Poitras and Greenwald Make Me Feel Naïve

Ideas and Issues

public encryptionNew Orleans  Reading the New York Times magazine feature by Peter Maass on filmmaker Laura Poitras and reporter Glenn Greenwald’s interactions with Edward Snowden and the gyrations involved in handling his NSA documents, made me feel naïve and not paranoid exactly, but uncomfortable and almost scared in an oh-my-god-this-is-so-much-worse-than-1984-kinda-way. 

            Of course I had no clue what a “public encryption” key might be if someone wanted to send me a secure email or vice versa.   I’ve always assumed that if the government wanted something they could get it, and I’ve seen it happen of course, so I’ve lived accordingly by a run of the mill level of discretion rather than full blown paranoia.   Unfortunately reading all of this “I spy” stuff makes me wonder what world I thought we were really living in post-9/11?

            Here’s a good example.   These folks would not bring cellphones with them to meetings in Hong Kong because there is some way that conversations can be monitored and recorded through such devices even when they are turned off.   Are you kidding me?  How is that possible?
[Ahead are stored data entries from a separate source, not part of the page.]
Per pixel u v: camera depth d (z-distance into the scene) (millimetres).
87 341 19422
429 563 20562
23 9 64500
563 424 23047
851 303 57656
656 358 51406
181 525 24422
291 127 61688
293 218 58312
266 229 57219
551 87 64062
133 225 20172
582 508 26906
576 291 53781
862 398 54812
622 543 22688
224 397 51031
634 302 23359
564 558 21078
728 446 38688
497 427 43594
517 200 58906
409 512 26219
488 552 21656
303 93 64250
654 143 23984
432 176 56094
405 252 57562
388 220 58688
            I’ve traveled my share around the world, and like so many people I’ve gone through spates where I was put through secondary security and luggage checks upon reentering the United States, sometimes with my family stuck waiting for me or other colleagues and friends, but I’ve always bought the story from customs control that there was confusion about my name.  I’ve written Washington, gotten no reply, because they don’t ever admit anything, but was finally approved for Global Entry and eventually the problems stopped.  Reading about Laura Poitras constant harassment was unsettling, especially the fact that the government believes that they are bound by no laws, warrants, or privacy restrictions when it comes to their rights to keep  citizens – or anyone else – from coming into the country.   I recall a friend from Canada telling me about having to surrender his cellphone to customs agents when visiting the USA who then scrolled his email and texts to see if he had worked without papers in the country.  He could have not given them permission, but then they would simply have denied him entry into the country, so what choice did he have. Would we have any different options?
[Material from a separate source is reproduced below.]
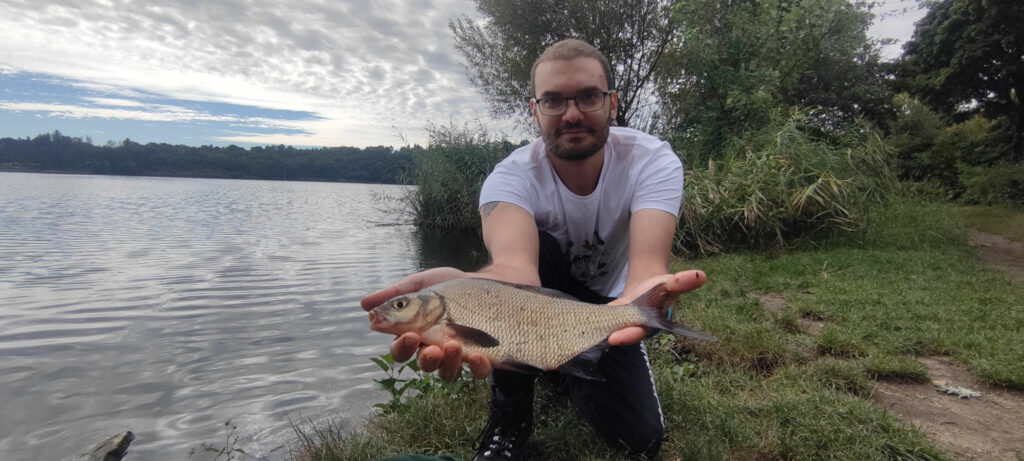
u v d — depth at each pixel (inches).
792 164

            Laura Poitras has a computer that is “airbagged,” which means that the computer has never been connected to the internet, so that she can read documents on that device without fear that anyone anywhere will be able to pick them up.  Wow!   She has to disable the GPS on all devices so that she can’t be tracked.   Heck, I thought it was enough that I never joined Foursquare or agreed to let Facebook pinpoint my location. 

            And, of course at this point while working on the NSA documents, she is in Berlin because somehow NSA can’t get her there and Greenwald is in Brazil, which is royally ticked about the NSA revelations giving him some safety, but clearly neither will be able to ever come back to the States until they have gotten rid of the NSA documents they are still holding.    They make a joke in the article about how much easier it is for people to deal with them, especially if Julian Assange and Wikileaks held these documents instead, but that’s gallows humor.

            They may not be in asylum like Snowden, but they are certainly in exile performing a service for all of us naïve to the ways of the new world of constant surveillance of all citizens.  We better get hip and get up to speed if this is what the new citizen journalism is going to be about.